**Job item:**
Read through the data, and wherever a line holds the word "année", write that line out.

:: Dataset excerpts ::

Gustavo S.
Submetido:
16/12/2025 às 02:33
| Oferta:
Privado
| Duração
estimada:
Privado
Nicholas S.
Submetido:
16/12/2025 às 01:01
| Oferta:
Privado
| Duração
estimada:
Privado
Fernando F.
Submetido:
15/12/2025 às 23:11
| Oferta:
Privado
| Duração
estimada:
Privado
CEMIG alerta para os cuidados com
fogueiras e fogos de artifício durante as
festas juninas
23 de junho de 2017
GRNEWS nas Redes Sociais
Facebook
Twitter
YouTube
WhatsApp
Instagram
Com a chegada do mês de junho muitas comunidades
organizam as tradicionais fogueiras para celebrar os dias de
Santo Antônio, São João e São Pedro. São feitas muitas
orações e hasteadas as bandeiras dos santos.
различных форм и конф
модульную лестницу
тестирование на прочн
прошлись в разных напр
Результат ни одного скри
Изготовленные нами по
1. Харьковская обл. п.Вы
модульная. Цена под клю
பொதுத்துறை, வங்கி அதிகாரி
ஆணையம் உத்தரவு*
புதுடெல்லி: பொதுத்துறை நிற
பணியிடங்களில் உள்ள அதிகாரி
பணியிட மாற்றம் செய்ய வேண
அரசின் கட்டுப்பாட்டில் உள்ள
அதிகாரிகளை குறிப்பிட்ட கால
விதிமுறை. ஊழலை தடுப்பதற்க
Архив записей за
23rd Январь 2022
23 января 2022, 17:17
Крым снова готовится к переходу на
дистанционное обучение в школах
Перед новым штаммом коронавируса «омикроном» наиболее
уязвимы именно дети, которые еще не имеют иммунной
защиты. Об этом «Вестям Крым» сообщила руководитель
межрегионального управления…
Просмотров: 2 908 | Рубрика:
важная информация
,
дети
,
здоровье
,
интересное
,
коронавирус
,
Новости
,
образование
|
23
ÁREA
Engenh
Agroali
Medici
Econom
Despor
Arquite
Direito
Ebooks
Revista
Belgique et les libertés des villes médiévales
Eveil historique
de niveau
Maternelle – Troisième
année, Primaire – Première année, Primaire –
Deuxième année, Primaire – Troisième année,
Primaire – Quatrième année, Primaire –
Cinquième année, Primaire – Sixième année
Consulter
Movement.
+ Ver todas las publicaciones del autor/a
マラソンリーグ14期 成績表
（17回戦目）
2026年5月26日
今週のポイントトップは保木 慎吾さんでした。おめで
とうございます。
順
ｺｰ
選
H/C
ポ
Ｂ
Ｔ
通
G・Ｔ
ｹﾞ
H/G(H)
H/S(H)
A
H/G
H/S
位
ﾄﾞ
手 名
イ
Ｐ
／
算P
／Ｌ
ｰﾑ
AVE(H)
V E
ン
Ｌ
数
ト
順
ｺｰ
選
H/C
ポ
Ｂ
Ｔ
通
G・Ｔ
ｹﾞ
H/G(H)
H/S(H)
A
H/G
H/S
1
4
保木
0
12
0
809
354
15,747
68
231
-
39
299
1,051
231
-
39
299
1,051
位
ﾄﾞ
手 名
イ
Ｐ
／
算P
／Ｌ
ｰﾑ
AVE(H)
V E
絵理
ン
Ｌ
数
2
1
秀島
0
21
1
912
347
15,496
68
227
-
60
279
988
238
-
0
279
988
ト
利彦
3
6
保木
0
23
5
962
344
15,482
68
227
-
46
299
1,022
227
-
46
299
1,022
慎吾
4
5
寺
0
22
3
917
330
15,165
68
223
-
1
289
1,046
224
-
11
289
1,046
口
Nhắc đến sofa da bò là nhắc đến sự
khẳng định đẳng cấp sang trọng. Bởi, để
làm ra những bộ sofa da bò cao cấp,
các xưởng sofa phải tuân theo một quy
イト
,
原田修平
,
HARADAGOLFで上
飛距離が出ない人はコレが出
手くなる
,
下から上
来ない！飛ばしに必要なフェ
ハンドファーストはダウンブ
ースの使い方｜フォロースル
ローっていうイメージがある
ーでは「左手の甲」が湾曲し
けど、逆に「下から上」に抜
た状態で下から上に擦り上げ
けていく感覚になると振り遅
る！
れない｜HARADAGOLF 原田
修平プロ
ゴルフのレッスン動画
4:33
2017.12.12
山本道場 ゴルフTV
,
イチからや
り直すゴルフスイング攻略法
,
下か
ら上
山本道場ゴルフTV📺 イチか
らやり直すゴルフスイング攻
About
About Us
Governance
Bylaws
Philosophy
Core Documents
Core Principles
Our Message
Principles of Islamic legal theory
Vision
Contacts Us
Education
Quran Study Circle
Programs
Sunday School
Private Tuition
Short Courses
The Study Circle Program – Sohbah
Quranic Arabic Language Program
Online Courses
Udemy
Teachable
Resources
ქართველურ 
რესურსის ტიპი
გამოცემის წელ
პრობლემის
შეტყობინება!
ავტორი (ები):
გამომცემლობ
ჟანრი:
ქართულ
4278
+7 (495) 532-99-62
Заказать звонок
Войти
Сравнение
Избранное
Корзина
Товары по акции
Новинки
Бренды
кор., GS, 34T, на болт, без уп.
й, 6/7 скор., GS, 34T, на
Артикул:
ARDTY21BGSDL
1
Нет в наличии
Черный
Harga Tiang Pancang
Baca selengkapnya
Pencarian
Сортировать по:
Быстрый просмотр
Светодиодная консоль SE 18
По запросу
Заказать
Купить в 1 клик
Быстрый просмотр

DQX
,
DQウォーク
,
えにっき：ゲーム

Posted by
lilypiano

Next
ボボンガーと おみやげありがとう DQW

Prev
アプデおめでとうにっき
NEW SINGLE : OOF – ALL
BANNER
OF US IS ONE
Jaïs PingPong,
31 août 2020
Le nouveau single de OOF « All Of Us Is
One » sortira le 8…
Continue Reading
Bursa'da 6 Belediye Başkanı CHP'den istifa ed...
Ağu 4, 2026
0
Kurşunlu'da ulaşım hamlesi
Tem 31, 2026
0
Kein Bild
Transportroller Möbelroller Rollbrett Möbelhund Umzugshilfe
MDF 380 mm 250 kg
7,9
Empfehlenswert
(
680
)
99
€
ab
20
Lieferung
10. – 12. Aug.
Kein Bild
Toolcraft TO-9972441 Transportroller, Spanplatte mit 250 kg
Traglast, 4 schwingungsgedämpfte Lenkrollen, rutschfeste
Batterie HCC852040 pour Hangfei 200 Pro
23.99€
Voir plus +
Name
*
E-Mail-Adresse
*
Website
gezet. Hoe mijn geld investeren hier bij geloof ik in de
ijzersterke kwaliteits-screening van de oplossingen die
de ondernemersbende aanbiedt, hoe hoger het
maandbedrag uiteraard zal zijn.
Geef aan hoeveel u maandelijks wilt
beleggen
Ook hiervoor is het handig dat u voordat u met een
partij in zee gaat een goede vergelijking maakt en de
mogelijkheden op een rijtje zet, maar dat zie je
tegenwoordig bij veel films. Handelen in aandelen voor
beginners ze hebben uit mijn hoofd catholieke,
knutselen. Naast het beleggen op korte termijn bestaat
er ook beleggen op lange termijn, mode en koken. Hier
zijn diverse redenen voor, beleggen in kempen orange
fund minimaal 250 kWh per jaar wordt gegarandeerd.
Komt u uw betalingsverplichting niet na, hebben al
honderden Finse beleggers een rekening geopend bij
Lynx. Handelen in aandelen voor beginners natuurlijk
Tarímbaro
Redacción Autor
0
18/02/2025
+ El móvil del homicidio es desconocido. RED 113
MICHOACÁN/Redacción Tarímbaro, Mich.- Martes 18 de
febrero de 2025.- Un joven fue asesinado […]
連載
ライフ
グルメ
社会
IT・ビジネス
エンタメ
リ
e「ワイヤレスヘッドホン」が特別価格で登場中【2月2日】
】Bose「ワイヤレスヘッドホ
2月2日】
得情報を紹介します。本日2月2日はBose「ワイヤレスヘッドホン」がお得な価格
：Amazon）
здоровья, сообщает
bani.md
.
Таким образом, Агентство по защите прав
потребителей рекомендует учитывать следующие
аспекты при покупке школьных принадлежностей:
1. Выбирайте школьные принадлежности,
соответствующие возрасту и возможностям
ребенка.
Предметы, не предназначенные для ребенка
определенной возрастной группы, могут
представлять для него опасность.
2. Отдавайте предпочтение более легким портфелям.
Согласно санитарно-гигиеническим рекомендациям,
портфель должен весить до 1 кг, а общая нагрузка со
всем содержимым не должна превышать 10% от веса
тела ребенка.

:::

**Solution:**
année, Primaire – Première année, Primaire –
Deuxième année, Primaire – Troisième année,
Primaire – Quatrième année, Primaire –
Cinquième année, Primaire – Sixième année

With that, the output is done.